Consistency in Pronouncing the Divine Name

I am working on a paper for my Theology class and wanted to write about something that I could use for our ministry. I decided to write about the history and significance of the Divine name and then tweak it when I am done in order to use it for our work with Jehovah’s Witnesses. I am also speaking about this subject this coming Sunday at Shavano Baptist church in San Antonio, TX and then again at the Witnesses Now for Jesus Convention in Pennsylvania. For more information, check out the calendar on our ministry web site.

During my research I came across this interesting quote from the Watchtower publication The DIVINE NAME That Will Endure Forever. On page 12 it states;

We can relate to Jesus when we use his name the way it is commonly
pronounced in our language. Similar comments could be made regarding all the
names we read in the Bible. We pronounce them in our own language and do not try
to imitate the original pronunciation… And the same is true with the name Jehovah.

Parts of this publication are included on the Watchtower’s website. You can read the above quote here.

Later, in the same brochure, the Watchtower states on page 25;

Additionally, substituting “Lord” for “Jehovah” removes something of pivotal
importance from the Bible: the personal name of God. The Illustrated Bible
Dictionary (Volume 1, page 572) states: “Strictly speaking, Yahweh is the only
‘name’ of God.

After reading the above quotes, I got to wondering what Jehovah’s Witnesses are called in Israel. If we are to follow the advice to use pronunciations that are common to our own language, and the only pronunciation of the name of God is Yahweh, then shouldn’t Jehovah’s Witnesses in Israel be called Yahweh’s Witnesses? I could only think of one way to find out. I called the Writing/Correspondence department of the Watchtower Bible and Tract Society to find out.

I spoke with a man (who refused to give me his name) and asked him the question. As I figured, it was something he had never thought of and was curious about the answer as well. He had no idea how to figure out the answer so I asked him to check for Hebrew speaking congregations in the New York City area. He checked a number of his sources and kept coming to a dead end. There was nothing listed for Hebrew, Israeli, Jewish, Yiddish or any other name we could think of.
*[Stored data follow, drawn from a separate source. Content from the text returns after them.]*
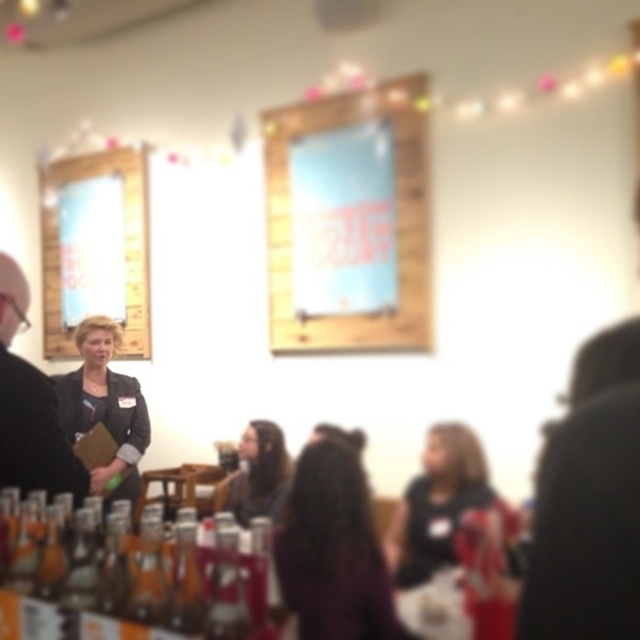
You are a photographer at the event and want to ensure both the matte black shirt at center and the long brown hair at center are fully visible in your portrait. Given their height difference, which one might require you to adjust your camera angle to avoid cropping?

The matte black shirt at center is much taller than the long brown hair at center, so you would need to adjust your camera angle to ensure the taller matte black shirt at center is fully captured without being cut off.

You are at the event and need to locate the translucent glass bottles at lower left. Where exactly are they positioned in the image?

The translucent glass bottles at lower left are positioned at point (131, 584).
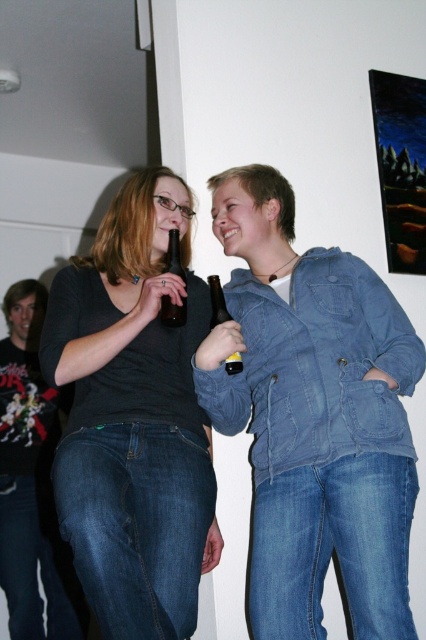
Can you confirm if denim jacket at lower right is positioned to the left of brown glass bottle at center?

Incorrect, denim jacket at lower right is not on the left side of brown glass bottle at center.

Can you confirm if denim jacket at lower right is thinner than brown glass bottle at center?

No.

Is point (331, 477) behind point (178, 241)?

That is False.

You are a GUI agent. You are given a task and a screenshot of the screen. Output one action in this format:
    pyautogui.click(x=<x>, y=<y>)
    Task: Click on the denim jacket at lower right
    This screenshot has width=426, height=640.
    Given the screenshot: What is the action you would take?
    pyautogui.click(x=313, y=416)

Can you confirm if brown glass bottle at center is smaller than matte glass bottle at center?

Yes, brown glass bottle at center is smaller than matte glass bottle at center.

This screenshot has height=640, width=426. What do you see at coordinates (172, 310) in the screenshot?
I see `brown glass bottle at center` at bounding box center [172, 310].

Identify the location of brown glass bottle at center. tap(172, 310).

Can you confirm if matte black shirt at center is shorter than brown glass bottle at center?

No, matte black shirt at center is not shorter than brown glass bottle at center.

Is matte black shirt at center thinner than brown glass bottle at center?

No.

Between point (152, 548) and point (184, 312), which one is positioned in front?

Point (152, 548) is more forward.

Where is `matte black shirt at center`? Image resolution: width=426 pixels, height=640 pixels. matte black shirt at center is located at coordinates (134, 419).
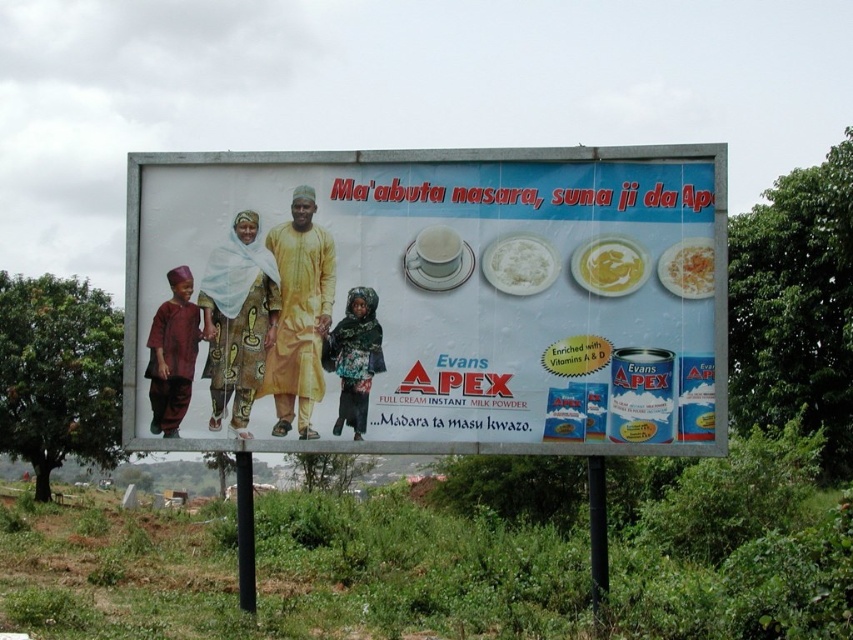
Question: Which point is closer to the camera?

Choices:
 (A) (602, 248)
 (B) (724, 177)
 (C) (668, 272)
 (D) (521, 243)

Answer: (B)

Question: Is matte yellow fabric at center positioned before yellow creamy sauce at upper center?

Choices:
 (A) yes
 (B) no

Answer: (A)

Question: Can you confirm if white powder at upper center is positioned to the right of yellow creamy sauce at upper center?

Choices:
 (A) no
 (B) yes

Answer: (A)

Question: Which point is farther from the camera taking this photo?

Choices:
 (A) (682, 248)
 (B) (502, 289)

Answer: (B)

Question: Which object is the farthest from the white powder at upper center?

Choices:
 (A) matte yellow fabric at center
 (B) smooth yellow rice at center

Answer: (B)

Question: Does matte yellow fabric at center come in front of white powder at upper center?

Choices:
 (A) yes
 (B) no

Answer: (A)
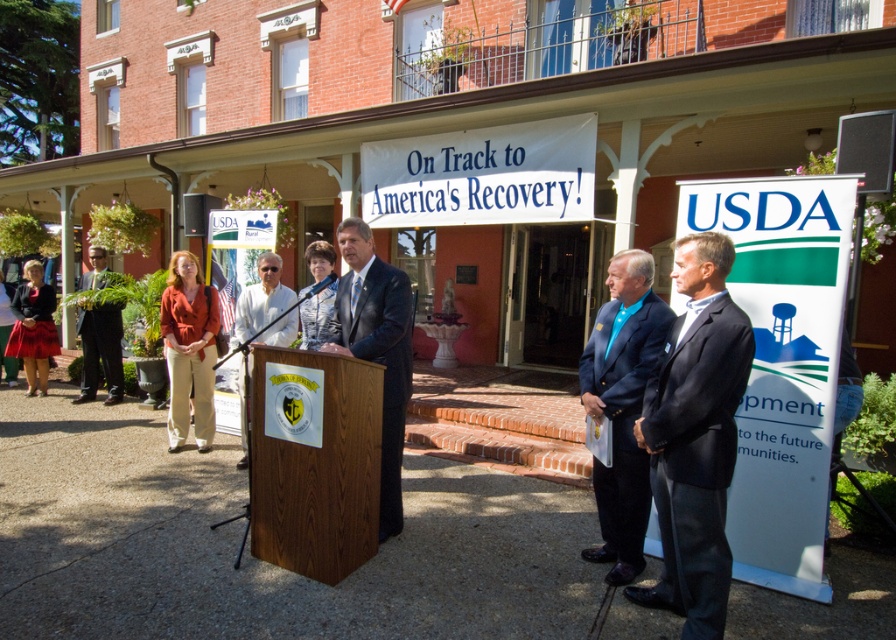
Question: Which point is farther from the camera taking this photo?

Choices:
 (A) (727, 358)
 (B) (36, 384)

Answer: (B)

Question: Is blue fabric suit at center positioned before white textured blouse at center?

Choices:
 (A) no
 (B) yes

Answer: (B)

Question: Which object appears farthest from the camera in this image?

Choices:
 (A) matte black jacket at lower left
 (B) dark suit at center
 (C) white matte shirt at center
 (D) white textured blouse at center

Answer: (A)

Question: Can you confirm if matte orange blazer at center is positioned to the left of white textured blouse at center?

Choices:
 (A) yes
 (B) no

Answer: (A)

Question: Which of the following is the farthest from the observer?

Choices:
 (A) (84, 342)
 (B) (338, 323)
 (C) (672, 436)
 (D) (197, 314)

Answer: (A)

Question: Is blue fabric suit at center positioned in front of matte black jacket at lower left?

Choices:
 (A) yes
 (B) no

Answer: (A)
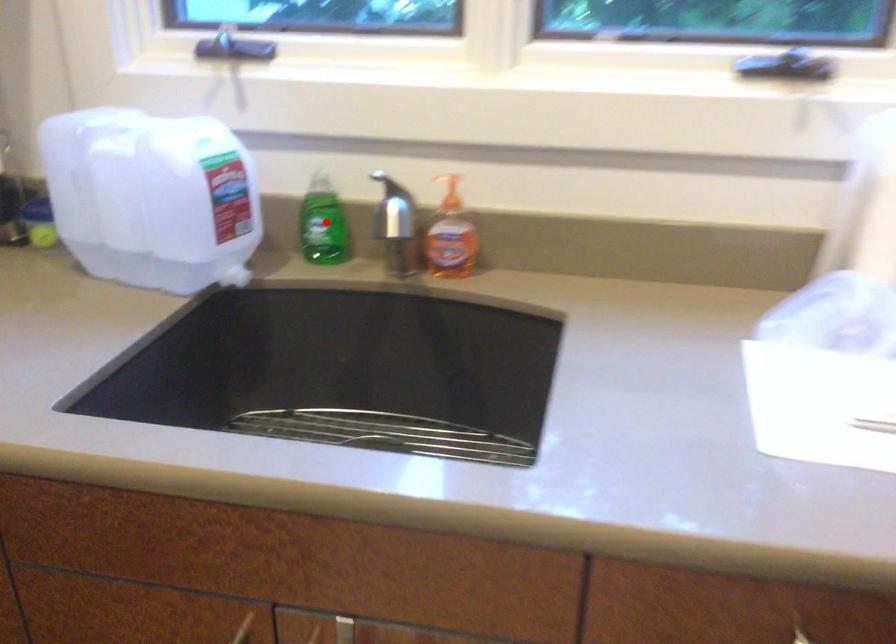
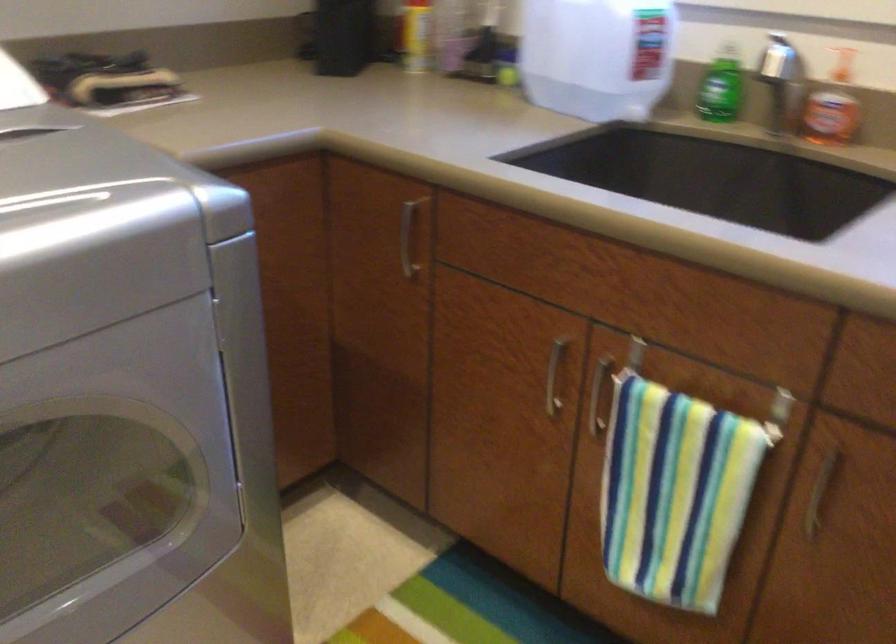
In the second image, find the point that corresponds to the highlighted location in the first image.

(721, 88)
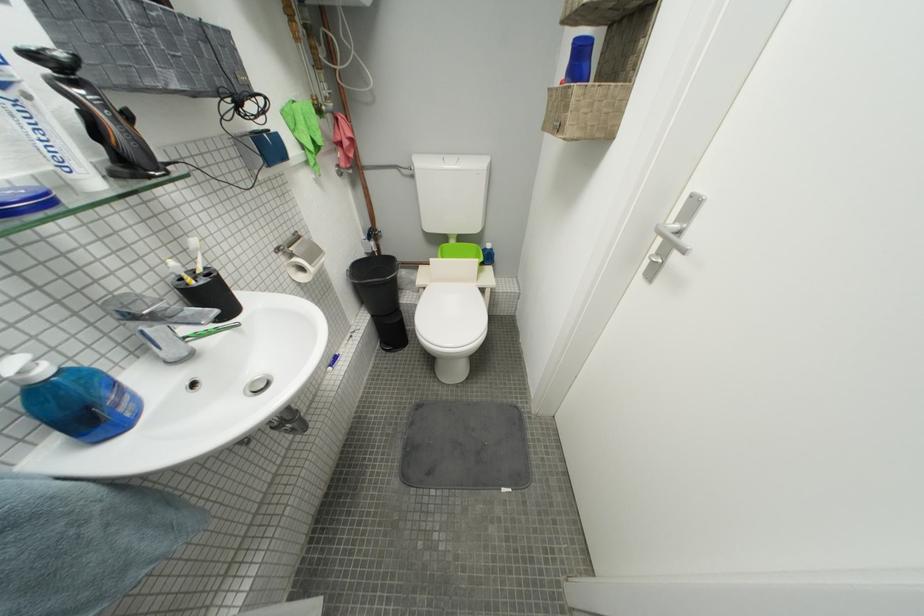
I couldn’t help but point out to him the irony that there are no Hebrew speaking congregations of Jehovah’s Witnesses in an area that is filled with Jews.

He said he knew that the names of all Witnesses world wide were based on the English pronunciation of Jehovah, but could not find the pronunciation for the Hebrew language. There was nothing he could do to help me. His last suggestion was to call the branch office in Israel and see if I could find someone who spoke English. I did just that.

I spoke with someone who sounded like an Englishman and asked my question. He told me that when they go door to door, they introduce themselves as Yehovah’s Edei, or Jehovah’s Witnesses. I asked him if they have trouble using that pronunciation and he admitted that they did. He said that Yehovah (Jehovah in the English) is not a recognized usage of God’s name and that they have never heard it. He added that if people have heard the name, it is because they have heard of Jehovah’s Witnesses and not because it is used as God’s Name.

In order to be fair I asked if Jewish householders would recognize the Hebrew pronunciation of Yahweh and he said that they would not. The Jews have been told too many times that God’s name is too holy to pronounce so they would not recognize any pronunciation for God’s name.

It occurred to me after I got off the phone, don’t Jehovah’s Witnesses take pride in the idea that they are the “only ones” using God’s name and teaching people of all languages and cultures that God expects us to use His name? According to the DIVINE NAME brochure shouldn’t people use the pronunciation of God’s name in their own language? If this is all true, then why are Jehovah’s Witnesses using the English pronunciation of a Hebrew word in a Hebrew speaking country? Why aren’t they making God’s name known to the very people whom God chose for Himself and why aren’t they using the pronunciation that would be appropriate for Israel? It certainly does not seem consistent.